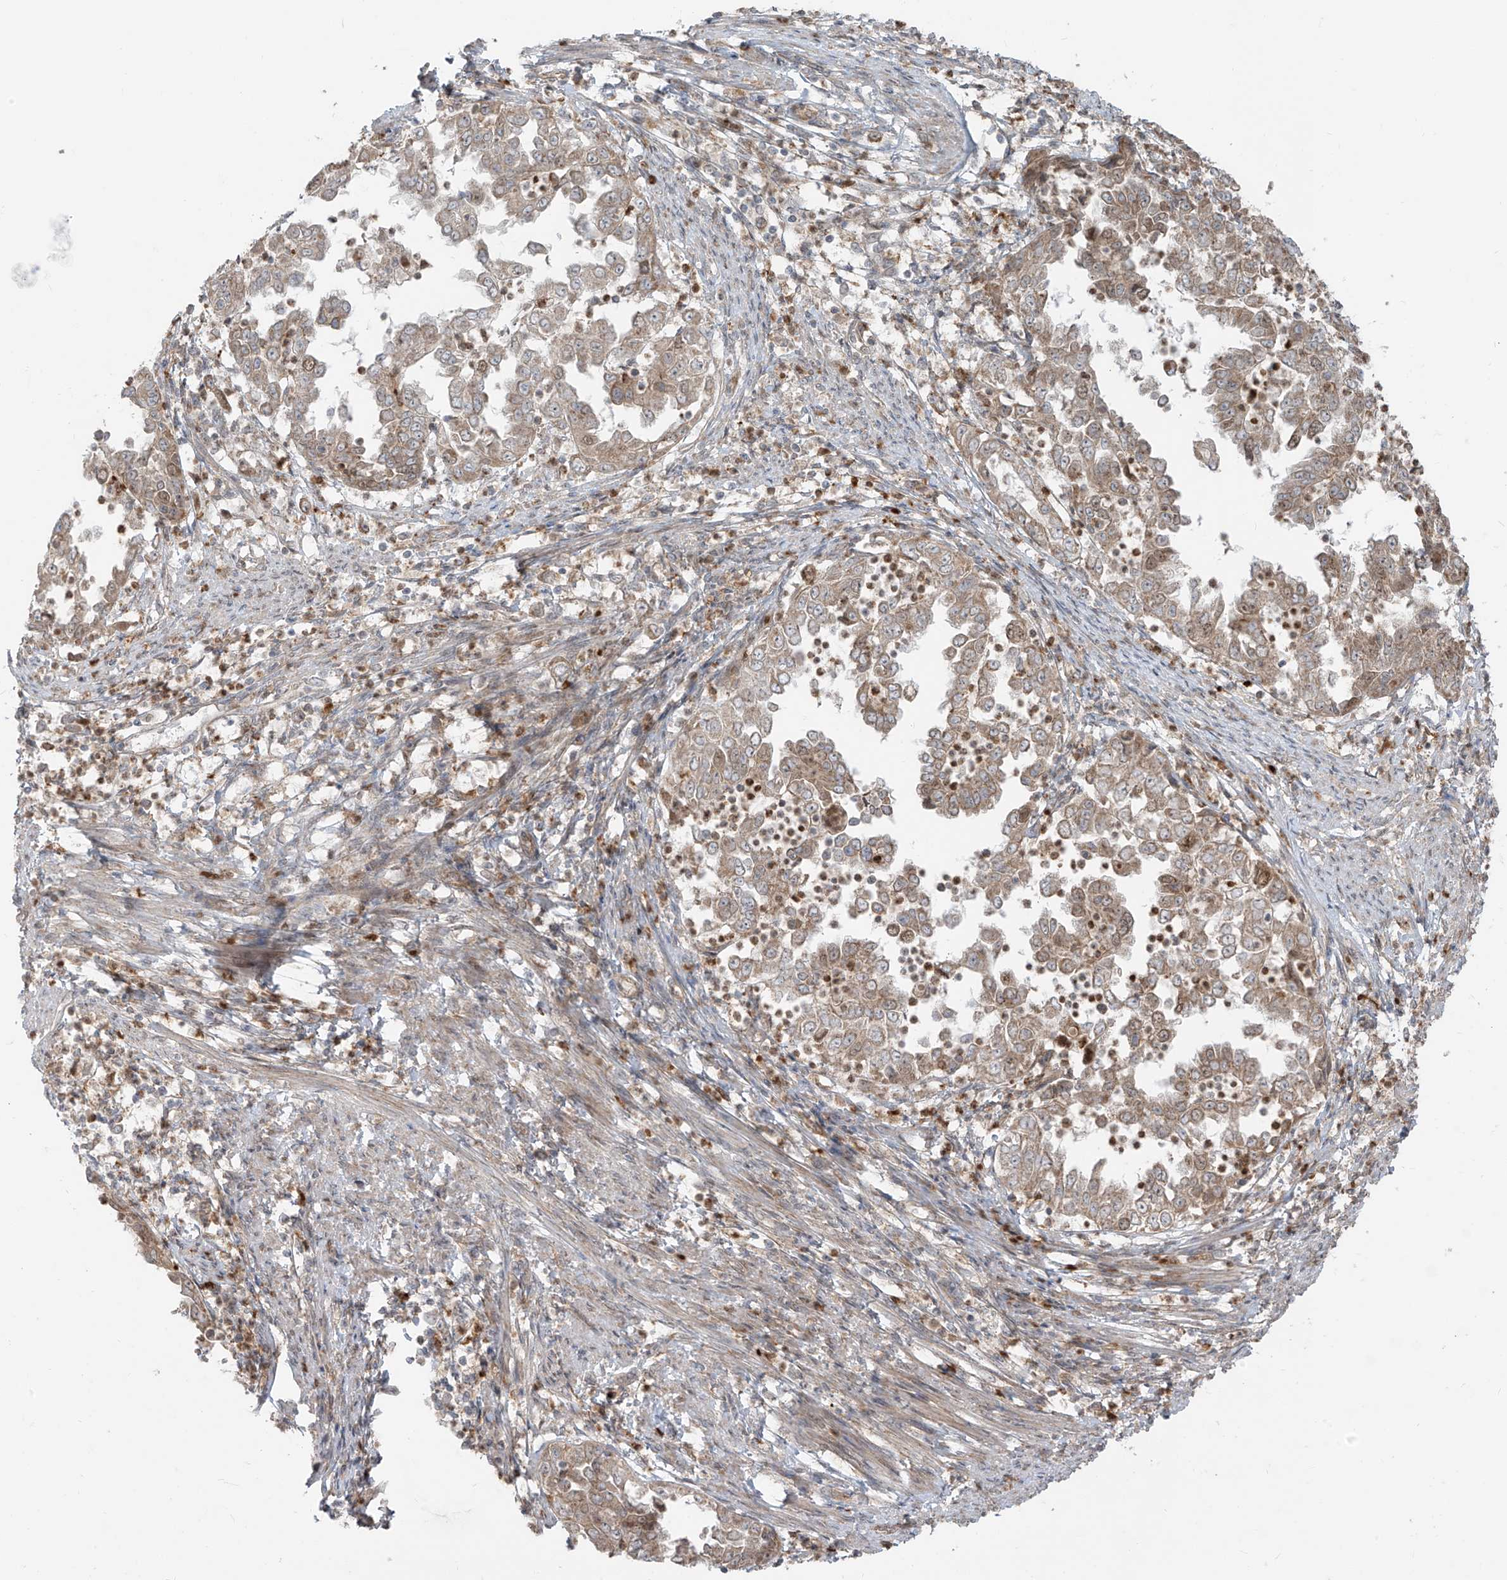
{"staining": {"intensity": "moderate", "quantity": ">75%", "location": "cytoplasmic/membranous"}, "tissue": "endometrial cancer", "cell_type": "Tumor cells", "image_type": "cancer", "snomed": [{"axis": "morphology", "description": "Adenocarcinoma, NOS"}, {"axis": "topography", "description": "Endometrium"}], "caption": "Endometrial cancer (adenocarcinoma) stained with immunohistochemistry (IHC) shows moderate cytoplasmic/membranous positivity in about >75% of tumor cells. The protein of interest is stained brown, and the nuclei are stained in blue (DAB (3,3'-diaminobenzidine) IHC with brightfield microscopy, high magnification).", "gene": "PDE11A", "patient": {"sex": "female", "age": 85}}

* * *

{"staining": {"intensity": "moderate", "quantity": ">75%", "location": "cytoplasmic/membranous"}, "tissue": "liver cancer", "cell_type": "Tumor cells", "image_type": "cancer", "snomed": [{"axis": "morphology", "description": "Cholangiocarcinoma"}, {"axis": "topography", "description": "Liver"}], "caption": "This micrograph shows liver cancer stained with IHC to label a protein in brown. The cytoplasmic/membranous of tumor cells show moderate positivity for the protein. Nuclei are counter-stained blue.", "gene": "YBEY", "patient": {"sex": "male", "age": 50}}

...

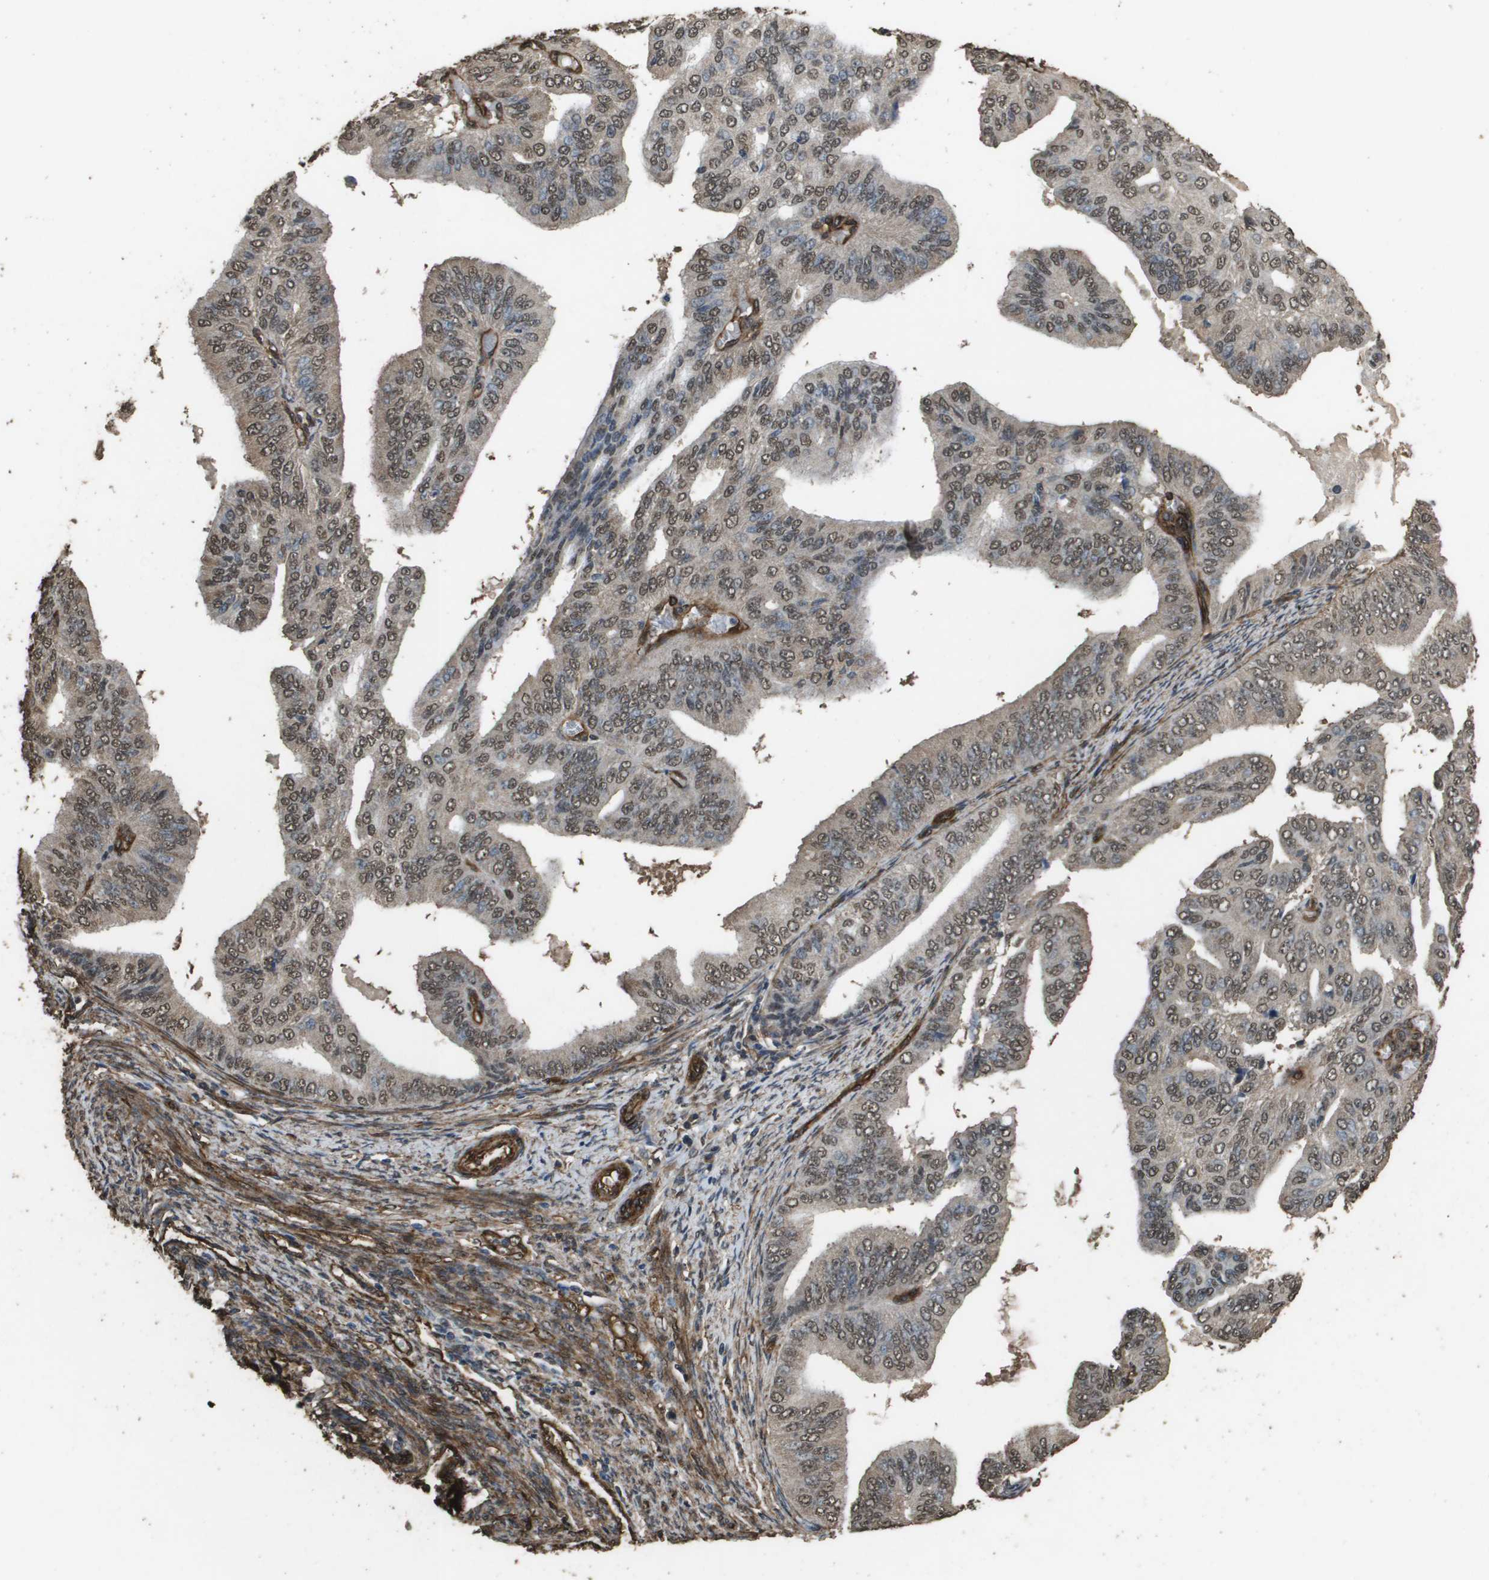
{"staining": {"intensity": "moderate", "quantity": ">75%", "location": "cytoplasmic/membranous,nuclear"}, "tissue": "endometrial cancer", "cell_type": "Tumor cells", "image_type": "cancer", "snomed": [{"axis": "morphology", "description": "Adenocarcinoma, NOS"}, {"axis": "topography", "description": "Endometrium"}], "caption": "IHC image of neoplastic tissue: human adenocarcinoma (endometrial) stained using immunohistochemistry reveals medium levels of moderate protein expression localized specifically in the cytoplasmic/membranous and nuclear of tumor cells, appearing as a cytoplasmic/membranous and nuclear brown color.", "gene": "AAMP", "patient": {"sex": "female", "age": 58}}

INSTRUCTIONS TO FOLLOW – Would you filter the records and copy out each line containing "Endometrium"?

RESPONSE BELOW –
{"staining": {"intensity": "moderate", "quantity": ">75%", "location": "cytoplasmic/membranous"}, "tissue": "endometrial cancer", "cell_type": "Tumor cells", "image_type": "cancer", "snomed": [{"axis": "morphology", "description": "Adenocarcinoma, NOS"}, {"axis": "topography", "description": "Endometrium"}], "caption": "Endometrial cancer (adenocarcinoma) stained with immunohistochemistry (IHC) shows moderate cytoplasmic/membranous positivity in about >75% of tumor cells. The protein of interest is stained brown, and the nuclei are stained in blue (DAB (3,3'-diaminobenzidine) IHC with brightfield microscopy, high magnification).", "gene": "PDE11A", "patient": {"sex": "female", "age": 85}}
{"staining": {"intensity": "moderate", "quantity": ">75%", "location": "cytoplasmic/membranous,nuclear"}, "tissue": "endometrial cancer", "cell_type": "Tumor cells", "image_type": "cancer", "snomed": [{"axis": "morphology", "description": "Adenocarcinoma, NOS"}, {"axis": "topography", "description": "Endometrium"}], "caption": "IHC image of neoplastic tissue: human adenocarcinoma (endometrial) stained using immunohistochemistry reveals medium levels of moderate protein expression localized specifically in the cytoplasmic/membranous and nuclear of tumor cells, appearing as a cytoplasmic/membranous and nuclear brown color.", "gene": "AAMP", "patient": {"sex": "female", "age": 58}}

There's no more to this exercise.